“Any fool can make a rule
And any fool will mind it.” ― Henry David Thoreau, Journal #14 link
I am going to do two posts today since they involve separate subjects. I am heading to Baltimore midweek and Deb will handle the two posts for Wednesday and Friday. There could be some breaking news on The Village Church situation. If so, I will post something to keep TWW readers up to date.
"First Things" posted THE DEMOCRATIC FOUNDATIONS OF CHURCH DISCIPLINE by Collin Garbarino. I want to thank an anonymous reader who alerted me to this. The intent of this posting was to negate a post Shepherds, shamers, and shunners: The rise of church discipline in America (Part 1) written by Jonathan Merritt.
I am writing this to encourage all of you that leave cogent comments at blogs that do not get approved for various reasons.
Wasn't this post about the history of church discipline?
This post was about TVC's church discipline as shown by the opening statement:
The Village Church, a Southern Baptist mega-church in the Dallas area, recently disciplined a woman who had her marriage annulled when she found out that her husband had been looking at child porn. Why would the church do that? Isn’t she the wronged party?
He digs at Merritt's critique of Jonathan Leeman.
Garbarino quotes Merritt.
Jonathan Leeman is author of “Church Discipline: How the Church Protects the Name of Jesus” and editorial director of 9 Marks, a Washington D.C.-based ministry that believes rigorous church discipline is one of the nine central components that comprise a “biblical church.”
Garbarino then says:
Nice use of scare quotes around “biblical church,” by the way
Garbarino does not seem to understand that many Christians use the word "biblical" to let everyone know that when anyone critiques them, the critics are critiquing the Bible. It's kind of like us when we write "gospel.™" It seems like a certain segment of leaders have so overused the word to claim that what they are doing "is the gospel" that the essential meaning is being lost. And that, to me, is scary…
What concerns me is that Garbarino and Leeman could use the word "biblical" to shield themselves from any critique of the implementation of discipline as is so evident in the discipline of Karen Hinckley (formerly Root.)
He critiques Merritt for not quoting Matthew 18
This verse has been used to justify all sorts of abuse in the name of Jesus.
Why didn’t Merritt cite these verses? I can only assume that they don’t fit the narrative that he’s trying to craft. These few verses out of Matthew go a long way toward explaining what churches like The Village Church are attempting to do. I say “attempting” because sometimes churches do a poor job—which is Merritt’s next point.
Matthew 18 has been quoted to death by all sorts of churches screwing up all kinds of church discipline. Having to mention Matthew 18 is like having to remind everyone that CBMW is complementarian. Good night!
Garbarino critiques Merritt for mentioning the Salem Witch trials as an example of the church "disciplining" people.

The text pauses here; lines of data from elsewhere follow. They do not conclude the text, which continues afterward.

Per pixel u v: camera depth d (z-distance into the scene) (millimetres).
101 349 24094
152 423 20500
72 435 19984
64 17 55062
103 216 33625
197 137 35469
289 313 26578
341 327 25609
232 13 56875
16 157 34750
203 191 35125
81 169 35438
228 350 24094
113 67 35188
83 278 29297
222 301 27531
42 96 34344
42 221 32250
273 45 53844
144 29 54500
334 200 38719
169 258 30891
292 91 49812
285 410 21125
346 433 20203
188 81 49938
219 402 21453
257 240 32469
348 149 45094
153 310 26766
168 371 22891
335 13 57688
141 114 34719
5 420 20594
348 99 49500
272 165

He claims that proponents of church discipline often end up abusing and shaming people in the congregation. He mentions Mark Driscoll’s recent woes and then jumps to the Salem Witch Trials and the Spanish Inquisition—a most unhelpful historical summary of the rise of church discipline in America.
More on this in a minute.
Pastors do not have authority to discipline in the SBC
Garbarino denies that pastor in SBC any authority and the authority rests with the congregation.
in the traditional Baptist understanding of discipline, the leaders don’t have that much authority. If one wants to understand the 9Marks model of church discipline, then one needs to understand the Baptist traditions of the eighteenth and nineteenth centuries. Authority rested with the congregation, and the congregation operated in a democratic fashion.
Frankly, if the numbers of posts that we have written on the abuse of church members by church leaders is any indication, the authority rests in the hands of the celebrity pastors.
He moves to separate the Baptists from those baptizing infants s if that makes a difference in abuse.
These Baptist features make their form of church discipline different in character from other Christian groups. Those groups who baptize infants think about membership in a decidedly different manner. Those groups who invest authority into some form of hierarchy will wield authority in a very different manner.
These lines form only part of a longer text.